Record excerpts.
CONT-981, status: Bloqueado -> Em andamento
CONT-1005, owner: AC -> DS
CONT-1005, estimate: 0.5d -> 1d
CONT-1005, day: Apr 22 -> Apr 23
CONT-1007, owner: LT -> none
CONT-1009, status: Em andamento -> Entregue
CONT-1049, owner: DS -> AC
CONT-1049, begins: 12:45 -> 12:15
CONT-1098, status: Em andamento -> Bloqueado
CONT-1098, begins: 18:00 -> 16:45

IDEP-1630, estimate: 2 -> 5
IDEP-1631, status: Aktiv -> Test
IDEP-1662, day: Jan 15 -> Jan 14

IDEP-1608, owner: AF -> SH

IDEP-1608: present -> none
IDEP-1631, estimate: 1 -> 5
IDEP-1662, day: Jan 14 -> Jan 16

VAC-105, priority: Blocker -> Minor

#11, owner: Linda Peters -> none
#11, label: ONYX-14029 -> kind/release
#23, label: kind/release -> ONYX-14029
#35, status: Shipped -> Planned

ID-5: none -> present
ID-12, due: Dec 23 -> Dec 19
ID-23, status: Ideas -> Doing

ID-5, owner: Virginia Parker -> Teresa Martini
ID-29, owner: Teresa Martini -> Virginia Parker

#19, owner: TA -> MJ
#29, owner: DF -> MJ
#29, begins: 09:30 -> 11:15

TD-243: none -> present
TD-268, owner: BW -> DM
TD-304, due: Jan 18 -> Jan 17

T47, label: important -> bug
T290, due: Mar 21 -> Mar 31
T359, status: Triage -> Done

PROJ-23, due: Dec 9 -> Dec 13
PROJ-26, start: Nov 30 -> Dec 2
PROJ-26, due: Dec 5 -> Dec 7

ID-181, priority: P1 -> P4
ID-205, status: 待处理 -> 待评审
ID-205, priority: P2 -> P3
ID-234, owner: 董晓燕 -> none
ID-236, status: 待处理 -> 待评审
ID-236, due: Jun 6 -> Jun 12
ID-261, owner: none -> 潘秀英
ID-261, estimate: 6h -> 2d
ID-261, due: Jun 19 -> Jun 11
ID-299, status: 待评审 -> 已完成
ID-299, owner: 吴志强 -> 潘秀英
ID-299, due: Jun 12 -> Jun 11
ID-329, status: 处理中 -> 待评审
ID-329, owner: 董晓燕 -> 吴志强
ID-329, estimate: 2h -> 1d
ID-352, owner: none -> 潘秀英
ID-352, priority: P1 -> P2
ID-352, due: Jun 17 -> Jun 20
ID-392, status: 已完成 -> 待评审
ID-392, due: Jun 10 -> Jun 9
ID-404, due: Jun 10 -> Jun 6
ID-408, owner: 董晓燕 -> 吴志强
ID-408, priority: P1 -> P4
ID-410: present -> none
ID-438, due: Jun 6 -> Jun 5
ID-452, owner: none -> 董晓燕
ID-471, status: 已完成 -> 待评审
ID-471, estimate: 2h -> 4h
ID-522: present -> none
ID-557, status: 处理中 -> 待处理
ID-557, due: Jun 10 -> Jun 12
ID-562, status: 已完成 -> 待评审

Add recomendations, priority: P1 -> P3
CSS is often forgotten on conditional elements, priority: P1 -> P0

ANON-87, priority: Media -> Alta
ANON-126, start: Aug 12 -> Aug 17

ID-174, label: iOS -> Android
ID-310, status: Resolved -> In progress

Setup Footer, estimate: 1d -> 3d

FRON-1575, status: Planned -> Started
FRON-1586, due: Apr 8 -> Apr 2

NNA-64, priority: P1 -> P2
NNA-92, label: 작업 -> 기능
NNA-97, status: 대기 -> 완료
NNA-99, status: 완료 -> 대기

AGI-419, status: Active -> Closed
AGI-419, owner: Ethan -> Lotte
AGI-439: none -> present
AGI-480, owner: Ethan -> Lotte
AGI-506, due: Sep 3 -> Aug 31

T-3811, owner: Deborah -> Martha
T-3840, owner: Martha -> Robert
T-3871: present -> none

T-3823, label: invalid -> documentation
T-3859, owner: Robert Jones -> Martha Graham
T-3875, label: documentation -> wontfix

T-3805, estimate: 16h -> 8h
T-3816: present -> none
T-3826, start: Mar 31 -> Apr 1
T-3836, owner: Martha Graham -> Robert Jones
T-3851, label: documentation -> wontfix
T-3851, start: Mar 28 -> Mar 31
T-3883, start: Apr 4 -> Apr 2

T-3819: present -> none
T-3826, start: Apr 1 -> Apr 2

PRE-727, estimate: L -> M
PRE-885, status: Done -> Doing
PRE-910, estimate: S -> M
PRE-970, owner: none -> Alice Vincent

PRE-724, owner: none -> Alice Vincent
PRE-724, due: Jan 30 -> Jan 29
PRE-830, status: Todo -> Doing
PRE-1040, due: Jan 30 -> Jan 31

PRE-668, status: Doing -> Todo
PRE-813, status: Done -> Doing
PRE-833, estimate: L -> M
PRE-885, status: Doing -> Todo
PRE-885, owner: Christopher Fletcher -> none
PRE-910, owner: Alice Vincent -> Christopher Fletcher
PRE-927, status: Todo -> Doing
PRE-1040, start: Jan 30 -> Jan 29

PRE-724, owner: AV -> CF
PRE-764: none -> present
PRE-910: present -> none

Exercise.
Copy all of the entries above exactly as shown.

Final answer.
CONT-981, status: Bloqueado -> Em andamento
CONT-1005, owner: AC -> DS
CONT-1005, estimate: 0.5d -> 1d
CONT-1005, day: Apr 22 -> Apr 23
CONT-1007, owner: LT -> none
CONT-1009, status: Em andamento -> Entregue
CONT-1049, owner: DS -> AC
CONT-1049, begins: 12:45 -> 12:15
CONT-1098, status: Em andamento -> Bloqueado
CONT-1098, begins: 18:00 -> 16:45

IDEP-1630, estimate: 2 -> 5
IDEP-1631, status: Aktiv -> Test
IDEP-1662, day: Jan 15 -> Jan 14

IDEP-1608, owner: AF -> SH

IDEP-1608: present -> none
IDEP-1631, estimate: 1 -> 5
IDEP-1662, day: Jan 14 -> Jan 16

VAC-105, priority: Blocker -> Minor

#11, owner: Linda Peters -> none
#11, label: ONYX-14029 -> kind/release
#23, label: kind/release -> ONYX-14029
#35, status: Shipped -> Planned

ID-5: none -> present
ID-12, due: Dec 23 -> Dec 19
ID-23, status: Ideas -> Doing

ID-5, owner: Virginia Parker -> Teresa Martini
ID-29, owner: Teresa Martini -> Virginia Parker

#19, owner: TA -> MJ
#29, owner: DF -> MJ
#29, begins: 09:30 -> 11:15

TD-243: none -> present
TD-268, owner: BW -> DM
TD-304, due: Jan 18 -> Jan 17

T47, label: important -> bug
T290, due: Mar 21 -> Mar 31
T359, status: Triage -> Done

PROJ-23, due: Dec 9 -> Dec 13
PROJ-26, start: Nov 30 -> Dec 2
PROJ-26, due: Dec 5 -> Dec 7

ID-181, priority: P1 -> P4
ID-205, status: 待处理 -> 待评审
ID-205, priority: P2 -> P3
ID-234, owner: 董晓燕 -> none
ID-236, status: 待处理 -> 待评审
ID-236, due: Jun 6 -> Jun 12
ID-261, owner: none -> 潘秀英
ID-261, estimate: 6h -> 2d
ID-261, due: Jun 19 -> Jun 11
ID-299, status: 待评审 -> 已完成
ID-299, owner: 吴志强 -> 潘秀英
ID-299, due: Jun 12 -> Jun 11
ID-329, status: 处理中 -> 待评审
ID-329, owner: 董晓燕 -> 吴志强
ID-329, estimate: 2h -> 1d
ID-352, owner: none -> 潘秀英
ID-352, priority: P1 -> P2
ID-352, due: Jun 17 -> Jun 20
ID-392, status: 已完成 -> 待评审
ID-392, due: Jun 10 -> Jun 9
ID-404, due: Jun 10 -> Jun 6
ID-408, owner: 董晓燕 -> 吴志强
ID-408, priority: P1 -> P4
ID-410: present -> none
ID-438, due: Jun 6 -> Jun 5
ID-452, owner: none -> 董晓燕
ID-471, status: 已完成 -> 待评审
ID-471, estimate: 2h -> 4h
ID-522: present -> none
ID-557, status: 处理中 -> 待处理
ID-557, due: Jun 10 -> Jun 12
ID-562, status: 已完成 -> 待评审

Add recomendations, priority: P1 -> P3
CSS is often forgotten on conditional elements, priority: P1 -> P0

ANON-87, priority: Media -> Alta
ANON-126, start: Aug 12 -> Aug 17

ID-174, label: iOS -> Android
ID-310, status: Resolved -> In progress

Setup Footer, estimate: 1d -> 3d

FRON-1575, status: Planned -> Started
FRON-1586, due: Apr 8 -> Apr 2

NNA-64, priority: P1 -> P2
NNA-92, label: 작업 -> 기능
NNA-97, status: 대기 -> 완료
NNA-99, status: 완료 -> 대기

AGI-419, status: Active -> Closed
AGI-419, owner: Ethan -> Lotte
AGI-439: none -> present
AGI-480, owner: Ethan -> Lotte
AGI-506, due: Sep 3 -> Aug 31

T-3811, owner: Deborah -> Martha
T-3840, owner: Martha -> Robert
T-3871: present -> none

T-3823, label: invalid -> documentation
T-3859, owner: Robert Jones -> Martha Graham
T-3875, label: documentation -> wontfix

T-3805, estimate: 16h -> 8h
T-3816: present -> none
T-3826, start: Mar 31 -> Apr 1
T-3836, owner: Martha Graham -> Robert Jones
T-3851, label: documentation -> wontfix
T-3851, start: Mar 28 -> Mar 31
T-3883, start: Apr 4 -> Apr 2

T-3819: present -> none
T-3826, start: Apr 1 -> Apr 2

PRE-727, estimate: L -> M
PRE-885, status: Done -> Doing
PRE-910, estimate: S -> M
PRE-970, owner: none -> Alice Vincent

PRE-724, owner: none -> Alice Vincent
PRE-724, due: Jan 30 -> Jan 29
PRE-830, status: Todo -> Doing
PRE-1040, due: Jan 30 -> Jan 31

PRE-668, status: Doing -> Todo
PRE-813, status: Done -> Doing
PRE-833, estimate: L -> M
PRE-885, status: Doing -> Todo
PRE-885, owner: Christopher Fletcher -> none
PRE-910, owner: Alice Vincent -> Christopher Fletcher
PRE-927, status: Todo -> Doing
PRE-1040, start: Jan 30 -> Jan 29

PRE-724, owner: AV -> CF
PRE-764: none -> present
PRE-910: present -> none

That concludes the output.